# Set task
Quote the rows below, from the line containing "pose: elev=63.4 azim=219.7" through the line containing "Dot at: (248, 363)", both included, and leave out the pictures.

# Provided entries
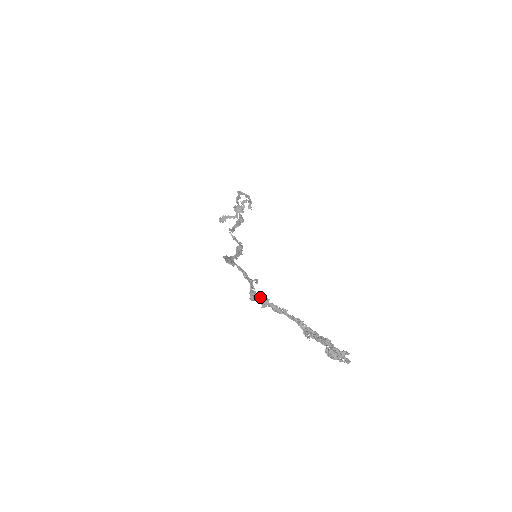
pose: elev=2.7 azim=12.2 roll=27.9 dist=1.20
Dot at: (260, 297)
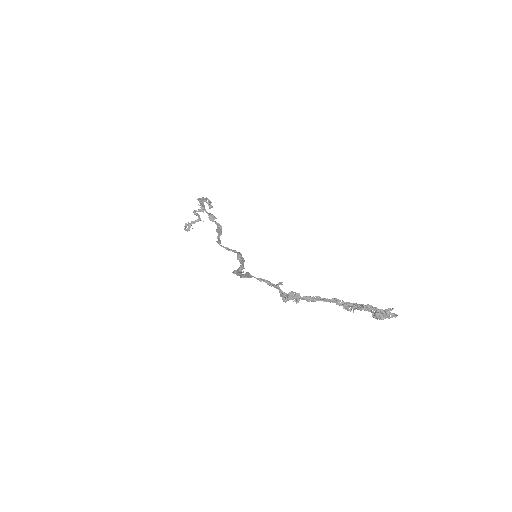
Dot at: (292, 296)
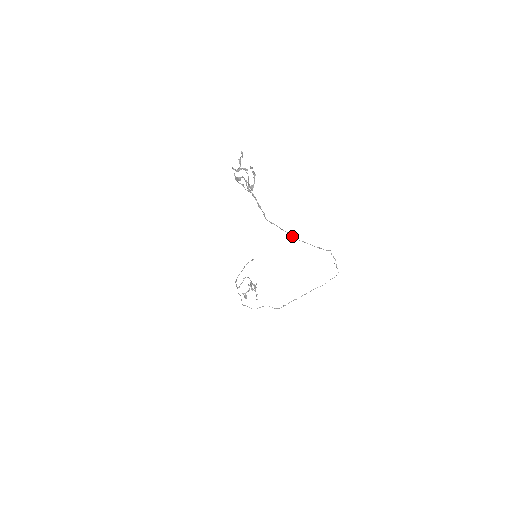
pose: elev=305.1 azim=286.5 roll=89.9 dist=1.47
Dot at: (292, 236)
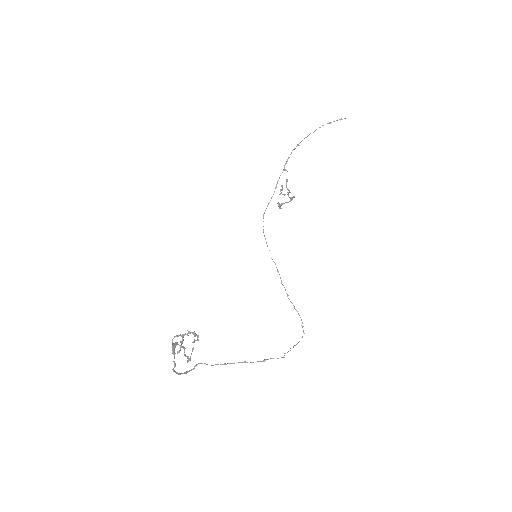
Dot at: (230, 363)
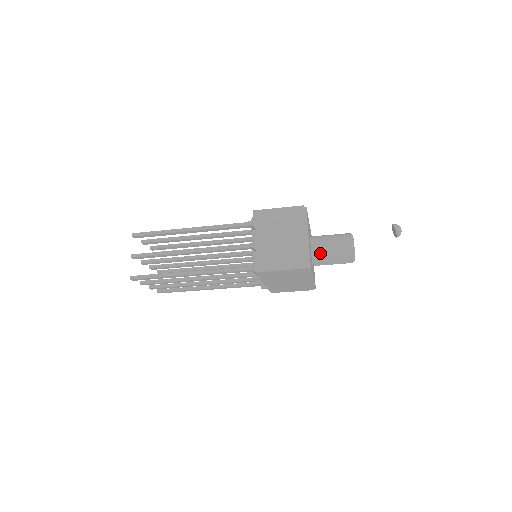
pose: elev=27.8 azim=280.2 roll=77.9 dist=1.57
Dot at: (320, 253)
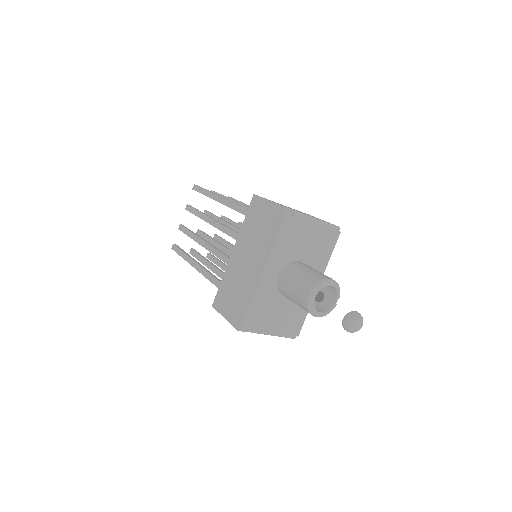
Dot at: occluded
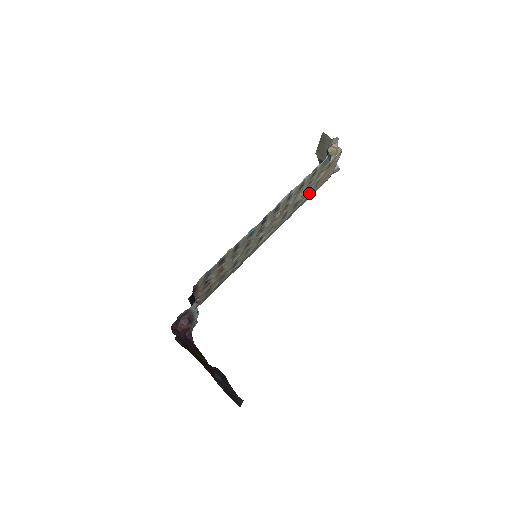
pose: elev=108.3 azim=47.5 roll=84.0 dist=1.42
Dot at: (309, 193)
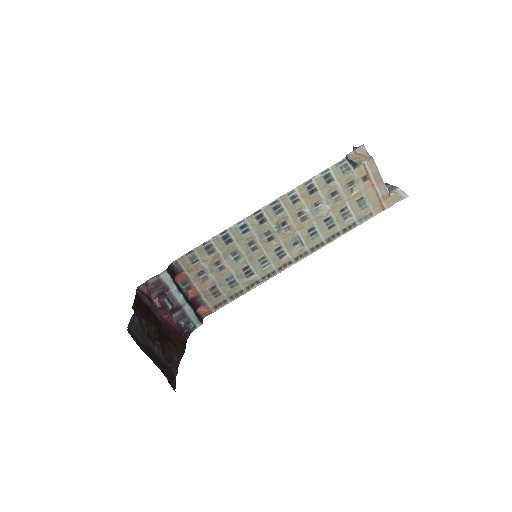
Dot at: (353, 214)
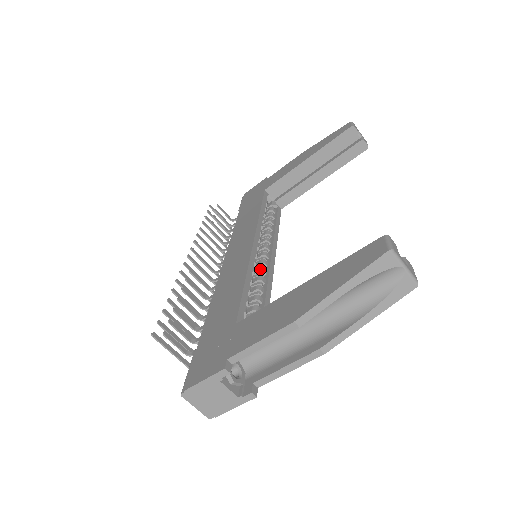
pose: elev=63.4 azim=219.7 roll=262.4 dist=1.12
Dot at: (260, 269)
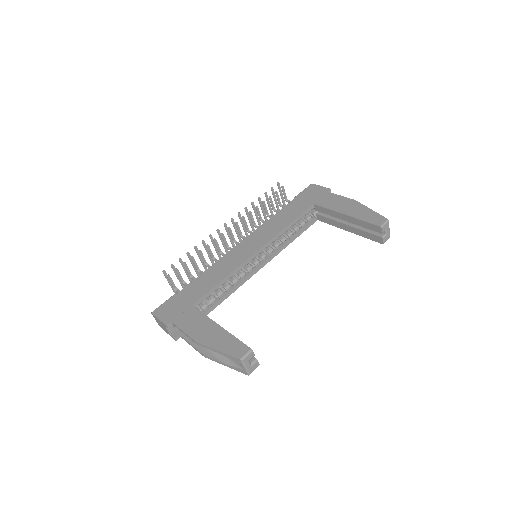
Dot at: (248, 268)
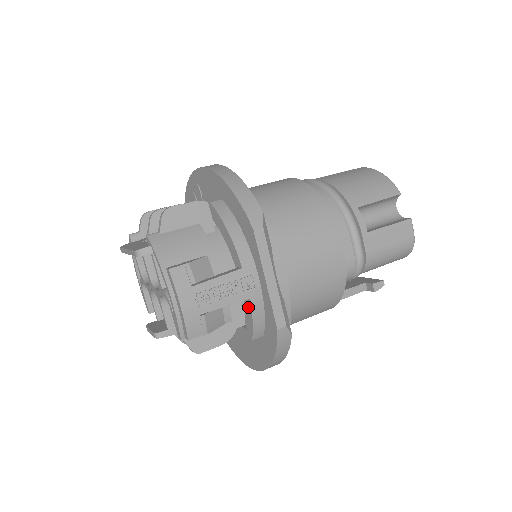
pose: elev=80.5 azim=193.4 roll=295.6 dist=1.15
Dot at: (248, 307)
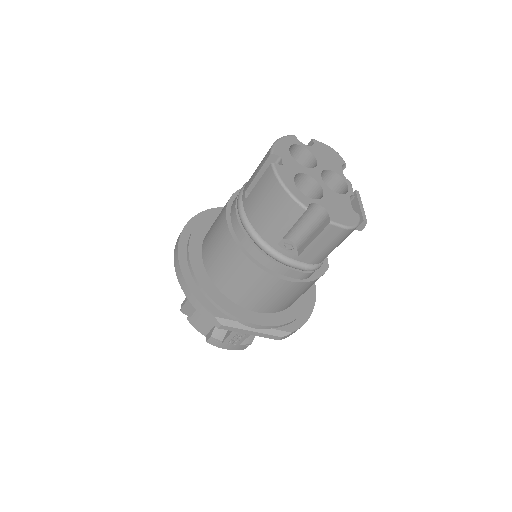
Dot at: occluded
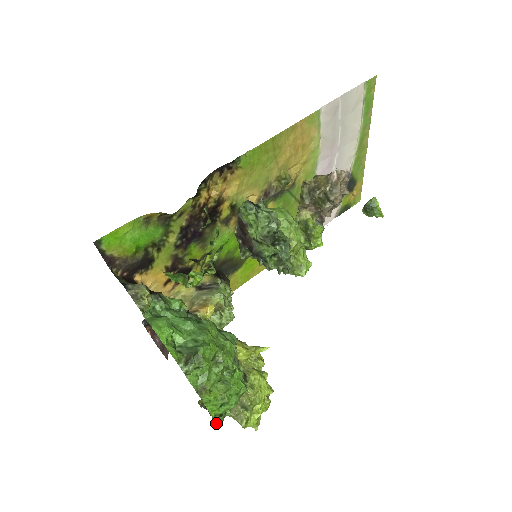
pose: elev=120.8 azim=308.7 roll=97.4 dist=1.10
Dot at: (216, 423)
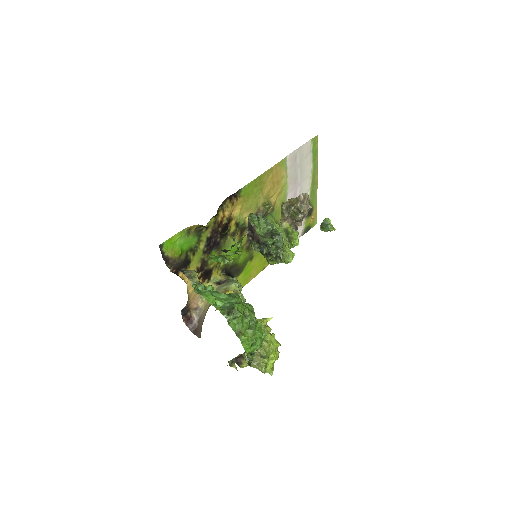
Dot at: (248, 363)
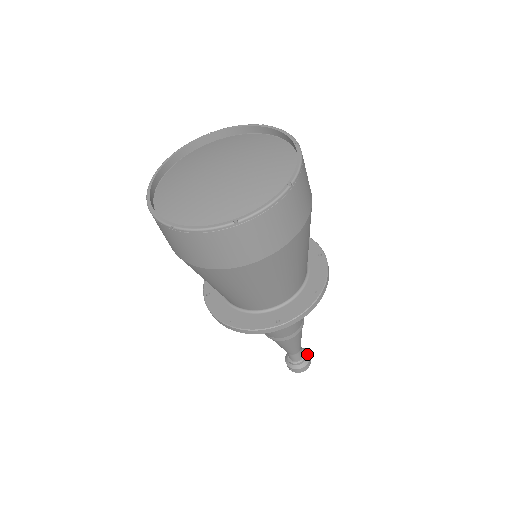
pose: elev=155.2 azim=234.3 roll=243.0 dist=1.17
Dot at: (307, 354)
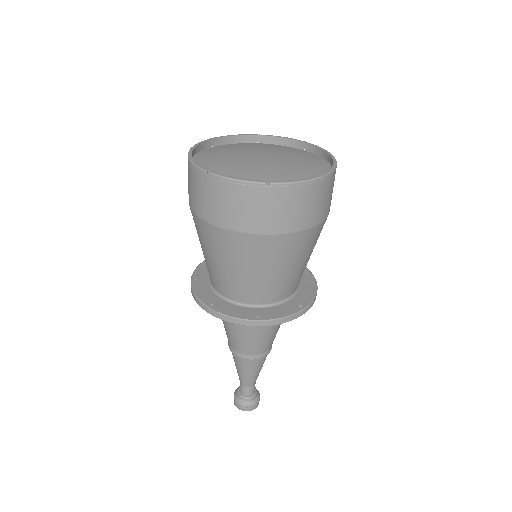
Dot at: occluded
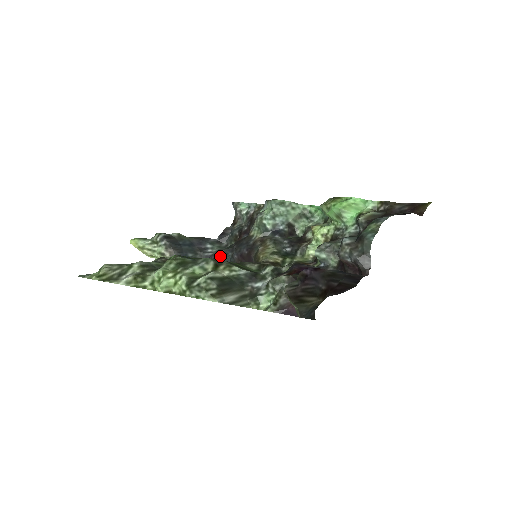
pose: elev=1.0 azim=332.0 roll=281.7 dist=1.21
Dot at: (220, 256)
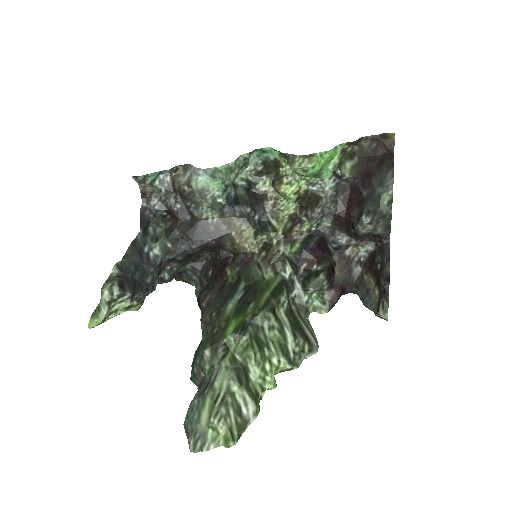
Dot at: (172, 255)
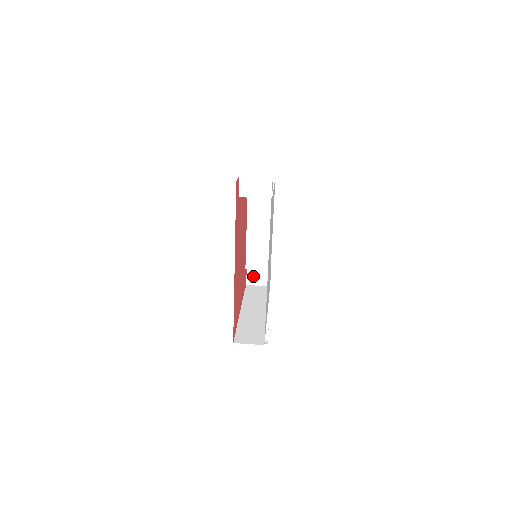
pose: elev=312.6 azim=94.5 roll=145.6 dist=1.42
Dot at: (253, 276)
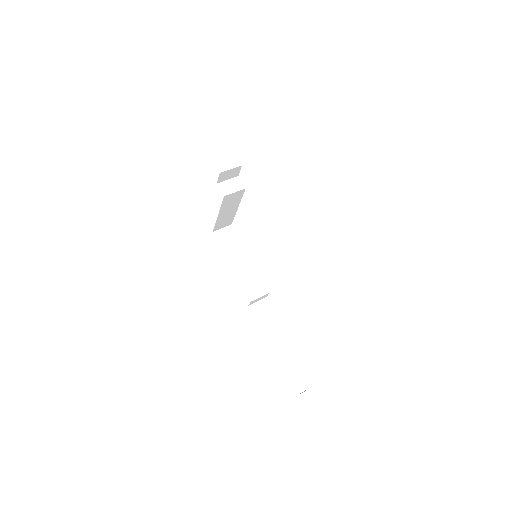
Dot at: (259, 315)
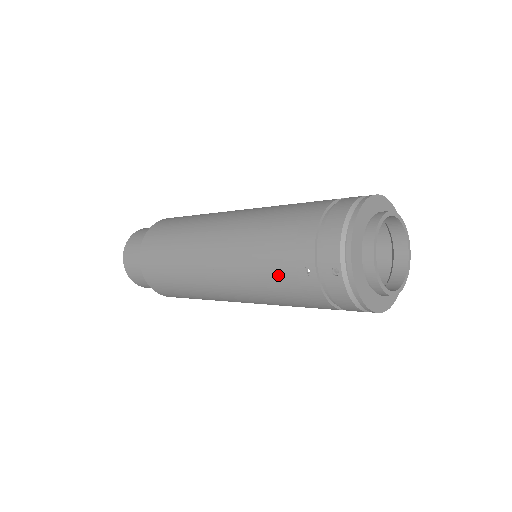
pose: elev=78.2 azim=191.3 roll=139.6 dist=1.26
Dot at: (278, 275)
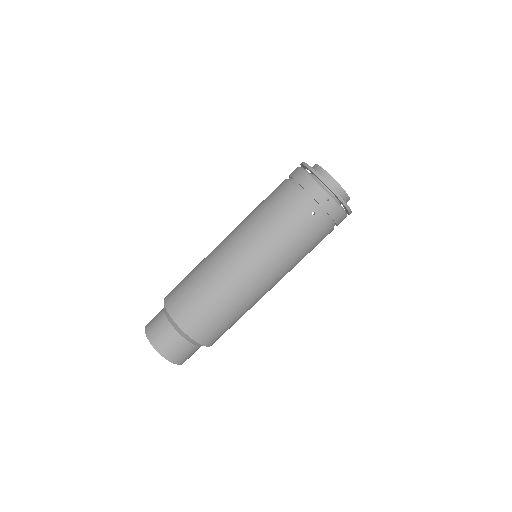
Dot at: (297, 232)
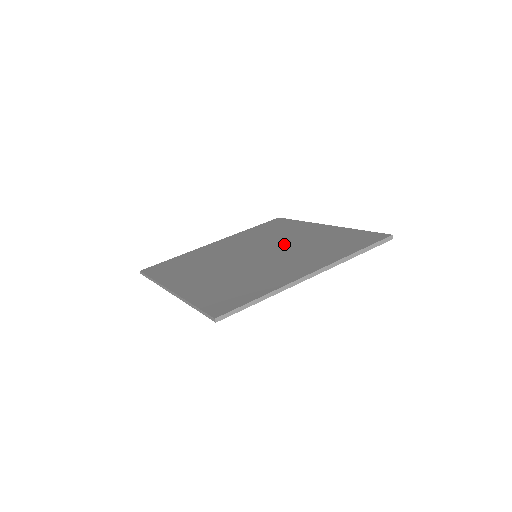
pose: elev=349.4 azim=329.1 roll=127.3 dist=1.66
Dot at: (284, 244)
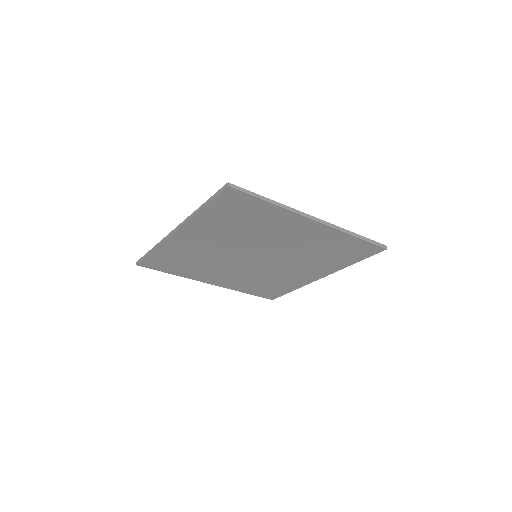
Dot at: occluded
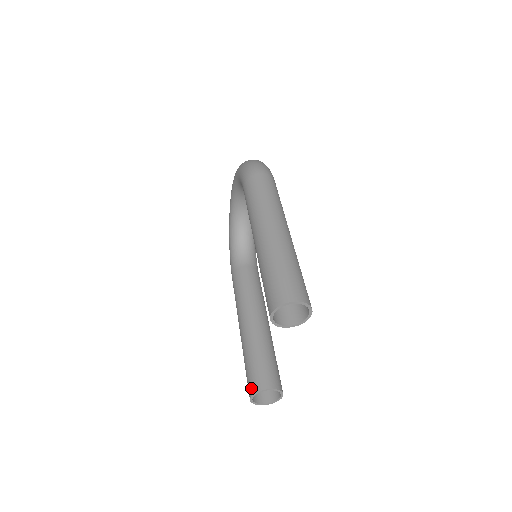
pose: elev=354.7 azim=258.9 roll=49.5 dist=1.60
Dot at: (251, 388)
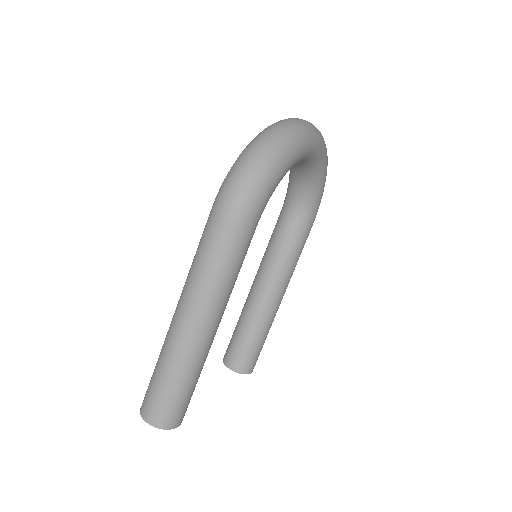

# The reply
pose: elev=63.4 azim=219.7 roll=262.4 dist=1.12
Dot at: (260, 269)
Dot at: (248, 268)
pose: elev=80.5 azim=193.4 roll=295.6 dist=1.15
Dot at: (248, 307)
Dot at: occluded
pose: elev=120.8 azim=308.7 roll=97.4 dist=1.10
Dot at: (216, 423)
Dot at: (248, 363)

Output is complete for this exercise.